Kota Depok merupakan salah satu kota penyanggah Jakarta yang baru memisahkan diri Bogor menjadi madya pada tahun 1999. Penetapan Depok menjadi kota yang dimekarkan adalah berdasarkan Undang-Undang Nomor 15 tahun 1999 tentang Pembentukan Kotamadya Daerah Tingkat II Depok.
Depok saat ini merupakan sub-urban yang menjadi hunian para pekerja Jakarta. Harga rumah yang cenderung lebih murah, menyebabkan banyak kaum urban Jakarta memilih Depok sebagai tempat tinggalnya.
Kota yang kini dihuni lebih dari 2,5 juta warga ini, mempunyai sejarah yang cukup memukau juga. Bisa dikatakan sejarah Depok juga mencerminkan pembebasan budak belian, sebuah praktik yang cukup lazim di kala pendudukan Belanda dahulu.
De Eerste Protestante Organisatie van Christenen
Pada tanggal 18 Mei 1696, seorang pejabat tinggi Vereenigde Oost-Indische Compagnie (VOC) membeli tanah yang mencakup pinggiran Batavia (Jakarta) dan Depok yang kita kenal saat ini. Tanah tersebut dibeli dan dikhususkan sebagai lahan pertanian.
Orang itu adalah Cornelis Chastelein, yang kini lembaganya masih bisa kita temui di Jalan Pemuda, Kota Depok.
Baca Juga : Mitos Gado-gado: Sehat? Atau Picu Asam Urat?

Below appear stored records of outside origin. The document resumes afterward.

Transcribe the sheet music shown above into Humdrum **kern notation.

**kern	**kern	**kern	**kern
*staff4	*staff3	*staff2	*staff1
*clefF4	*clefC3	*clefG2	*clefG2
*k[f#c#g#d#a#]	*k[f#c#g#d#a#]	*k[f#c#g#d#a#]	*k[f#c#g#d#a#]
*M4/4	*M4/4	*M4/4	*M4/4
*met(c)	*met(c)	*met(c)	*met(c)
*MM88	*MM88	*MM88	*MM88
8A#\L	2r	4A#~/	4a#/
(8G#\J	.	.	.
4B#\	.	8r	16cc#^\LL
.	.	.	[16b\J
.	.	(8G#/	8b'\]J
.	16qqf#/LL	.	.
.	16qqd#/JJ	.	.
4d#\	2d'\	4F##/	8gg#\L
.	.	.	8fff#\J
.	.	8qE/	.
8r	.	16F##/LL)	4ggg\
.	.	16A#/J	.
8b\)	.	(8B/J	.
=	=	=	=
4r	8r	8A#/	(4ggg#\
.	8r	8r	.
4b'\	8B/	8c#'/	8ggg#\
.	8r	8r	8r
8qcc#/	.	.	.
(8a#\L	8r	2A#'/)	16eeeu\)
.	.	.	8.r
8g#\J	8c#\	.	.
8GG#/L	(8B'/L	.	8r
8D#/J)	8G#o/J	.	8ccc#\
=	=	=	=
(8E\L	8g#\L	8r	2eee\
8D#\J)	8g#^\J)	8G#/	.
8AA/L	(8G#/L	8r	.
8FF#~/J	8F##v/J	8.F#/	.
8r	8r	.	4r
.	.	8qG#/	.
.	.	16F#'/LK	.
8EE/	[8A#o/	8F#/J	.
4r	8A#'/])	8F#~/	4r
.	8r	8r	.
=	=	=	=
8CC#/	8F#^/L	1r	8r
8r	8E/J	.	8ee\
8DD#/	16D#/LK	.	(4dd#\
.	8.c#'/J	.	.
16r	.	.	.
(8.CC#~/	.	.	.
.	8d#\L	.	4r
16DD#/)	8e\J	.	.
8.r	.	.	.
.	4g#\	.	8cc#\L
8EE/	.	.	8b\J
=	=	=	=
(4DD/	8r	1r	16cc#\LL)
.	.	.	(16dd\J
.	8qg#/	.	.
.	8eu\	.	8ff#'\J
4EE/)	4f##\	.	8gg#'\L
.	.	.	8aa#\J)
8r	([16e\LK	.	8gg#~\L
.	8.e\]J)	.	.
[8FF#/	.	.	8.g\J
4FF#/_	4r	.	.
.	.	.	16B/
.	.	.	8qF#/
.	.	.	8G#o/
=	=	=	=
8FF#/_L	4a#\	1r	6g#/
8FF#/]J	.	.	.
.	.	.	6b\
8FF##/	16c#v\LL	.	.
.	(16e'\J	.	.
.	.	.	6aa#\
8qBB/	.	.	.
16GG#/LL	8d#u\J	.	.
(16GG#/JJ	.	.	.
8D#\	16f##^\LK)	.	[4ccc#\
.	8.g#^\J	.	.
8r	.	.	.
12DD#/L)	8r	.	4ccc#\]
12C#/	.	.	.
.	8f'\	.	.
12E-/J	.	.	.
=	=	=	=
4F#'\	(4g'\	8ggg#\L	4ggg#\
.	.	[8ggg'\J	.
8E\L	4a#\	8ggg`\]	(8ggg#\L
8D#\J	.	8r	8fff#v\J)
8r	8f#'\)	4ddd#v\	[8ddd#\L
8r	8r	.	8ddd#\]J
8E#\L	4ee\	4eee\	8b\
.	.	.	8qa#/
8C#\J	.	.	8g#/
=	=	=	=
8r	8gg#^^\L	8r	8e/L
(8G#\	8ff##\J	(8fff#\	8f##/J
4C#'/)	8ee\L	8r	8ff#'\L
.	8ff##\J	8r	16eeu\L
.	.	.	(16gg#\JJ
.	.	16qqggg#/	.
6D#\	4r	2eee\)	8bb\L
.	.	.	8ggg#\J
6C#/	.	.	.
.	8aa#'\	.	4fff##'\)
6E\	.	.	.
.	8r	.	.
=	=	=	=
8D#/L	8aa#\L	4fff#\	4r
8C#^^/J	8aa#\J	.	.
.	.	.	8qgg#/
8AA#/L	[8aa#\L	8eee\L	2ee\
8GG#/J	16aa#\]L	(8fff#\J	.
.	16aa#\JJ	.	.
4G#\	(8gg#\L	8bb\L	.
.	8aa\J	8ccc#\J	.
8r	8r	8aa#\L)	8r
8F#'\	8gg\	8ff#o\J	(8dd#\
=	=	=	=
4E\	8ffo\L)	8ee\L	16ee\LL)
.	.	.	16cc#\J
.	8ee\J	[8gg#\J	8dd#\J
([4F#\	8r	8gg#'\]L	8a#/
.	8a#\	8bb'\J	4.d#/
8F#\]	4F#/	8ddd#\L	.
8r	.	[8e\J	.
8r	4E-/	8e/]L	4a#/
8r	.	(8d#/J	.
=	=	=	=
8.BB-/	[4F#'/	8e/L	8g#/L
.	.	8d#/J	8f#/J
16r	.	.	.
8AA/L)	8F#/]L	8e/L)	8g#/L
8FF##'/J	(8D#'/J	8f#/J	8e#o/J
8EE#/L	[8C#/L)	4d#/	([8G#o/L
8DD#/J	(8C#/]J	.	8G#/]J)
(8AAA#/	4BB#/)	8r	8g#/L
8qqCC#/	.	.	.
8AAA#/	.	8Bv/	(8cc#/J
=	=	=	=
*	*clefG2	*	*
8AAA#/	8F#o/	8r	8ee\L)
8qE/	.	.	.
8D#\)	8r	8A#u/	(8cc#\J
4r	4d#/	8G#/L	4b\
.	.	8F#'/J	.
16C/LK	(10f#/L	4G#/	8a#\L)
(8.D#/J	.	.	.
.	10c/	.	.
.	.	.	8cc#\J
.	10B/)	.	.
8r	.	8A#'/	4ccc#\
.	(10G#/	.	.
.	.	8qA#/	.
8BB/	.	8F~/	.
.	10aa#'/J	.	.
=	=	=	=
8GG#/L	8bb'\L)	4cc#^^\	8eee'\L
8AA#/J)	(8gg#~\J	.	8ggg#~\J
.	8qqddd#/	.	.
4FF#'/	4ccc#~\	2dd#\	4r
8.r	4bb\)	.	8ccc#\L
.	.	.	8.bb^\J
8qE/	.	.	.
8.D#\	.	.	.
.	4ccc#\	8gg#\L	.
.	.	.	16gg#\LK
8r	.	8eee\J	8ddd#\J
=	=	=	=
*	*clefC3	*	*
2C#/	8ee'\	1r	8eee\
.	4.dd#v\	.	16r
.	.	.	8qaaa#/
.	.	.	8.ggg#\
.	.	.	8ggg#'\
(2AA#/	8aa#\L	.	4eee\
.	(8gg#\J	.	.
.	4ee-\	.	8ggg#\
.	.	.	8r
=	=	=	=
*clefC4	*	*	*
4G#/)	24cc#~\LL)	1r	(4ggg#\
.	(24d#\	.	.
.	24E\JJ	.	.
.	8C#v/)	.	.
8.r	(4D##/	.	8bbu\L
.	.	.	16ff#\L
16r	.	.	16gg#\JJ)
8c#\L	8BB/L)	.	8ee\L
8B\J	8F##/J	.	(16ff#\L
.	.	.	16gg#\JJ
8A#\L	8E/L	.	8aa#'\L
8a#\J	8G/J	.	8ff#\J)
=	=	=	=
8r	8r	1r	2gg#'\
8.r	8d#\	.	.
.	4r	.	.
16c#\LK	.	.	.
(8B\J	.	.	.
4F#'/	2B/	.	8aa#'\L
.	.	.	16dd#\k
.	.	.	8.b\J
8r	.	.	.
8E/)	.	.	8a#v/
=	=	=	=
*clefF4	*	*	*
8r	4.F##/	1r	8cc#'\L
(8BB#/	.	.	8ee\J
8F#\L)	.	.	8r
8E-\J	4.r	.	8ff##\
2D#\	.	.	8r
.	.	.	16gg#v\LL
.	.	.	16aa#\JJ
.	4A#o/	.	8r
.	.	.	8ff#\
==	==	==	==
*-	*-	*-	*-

Untuk menggarap lahan pertanian yang begitu besarnya, Chastelein mendatangkan pekerja dari berbagai daerah di Indonesia, juga Filipina. Selain menggarap pertanian, Chastelein yang seorang Kristen taat juga menyebarkan agama kepada para pekerjanya.
Oleh karenanya, didirikanlah sebuah padepokan Kristiani yang disebut De Esrste Organisatie van Christenen yang berarti Jemaat Kristen yang pertama. Dari nama padepokan inilah, banyak yang meyakini sebagai toponimi atau asal usul dari nama Kota Depok kini.
Chastelein kemudian menuliskan wasiat menjelang ajalnya untuk tidak saja membebaskan semua pekerjanya, namun juga mewariskan seluruh tanahnya kepada mereka. Juga setiap keluarga yang menjadi pekerja di pertanian Chastelein mendapatkan 16 ringgit. Seluruh harta dari Chastelein yang berupa kerbau dan koleksi mahal juga diwariskan untuk dibagikan kepada seluruh bekas pekerjanya.
Pondok Cina Dulu Bukanlah Bagian dari Depok
Salah satu bagian dari Depok yang cukup terkenal selain Jalan Margonda adalah Pondok Cina. Tempat di mana stasiun KRL yang setiap hari dipadati oleh kaum urban commuter ini, dahulu bukanlah bagian dari kota ini.
Pondok Cina, dahulu adalah kampung yang bernama Kampung Bojong. Kampung ini menjadi tempat transit pedagang Tionghoa yang hendak berdagang di Depok. Kala itu, Chastelein melarang pedagang Tionghoa untuk bermukim di Depok. Oleh karenanya, pedagang-pedagang Tionghoa itu mendirikan pondok di Kampung Bojong sebagai tempat peristirahatan sebelum besoknya kembali berdagang di kota ini.
Karena banyaknya pedang Tionghoa yang mendirikan pondok di kampung ini, mulailah bergeser nama Kampung Bojong menjadi Pondok Cina, yang kita kenal hingga sekarang.
Sepintas, itulah secuil sejarah mengenai Kota Depok yang selain menjadi sub-urban Jakarta, juga menjadi kota pelajar karena adanya Universitas Indonesia. Depok merupakan rangkaian yang turut mendenyutkan nadi kehidupan Ibu Kota Jakarta.
Kota ini masih jauh dari kata sempurna. Jalan yang tidak ramah pedestrian dan bolong di mana-mana menjadi suguhan warganya. Kemacetan yang terkunci di Jalan Margonda dan Juanda adalah kondisi yang harus ditemui secara rutin.
Namun, kota ini masih nyaman dihuni dengan segala carut marutnya. Mungkin ingin dihibur oleh lagu ciptaan walikotanya pada pemberhentian lampu merah? Depok adalah kota yang tepat untuk disinggahi. Jangan lupa gerakan makan menggunakan tangan kanan.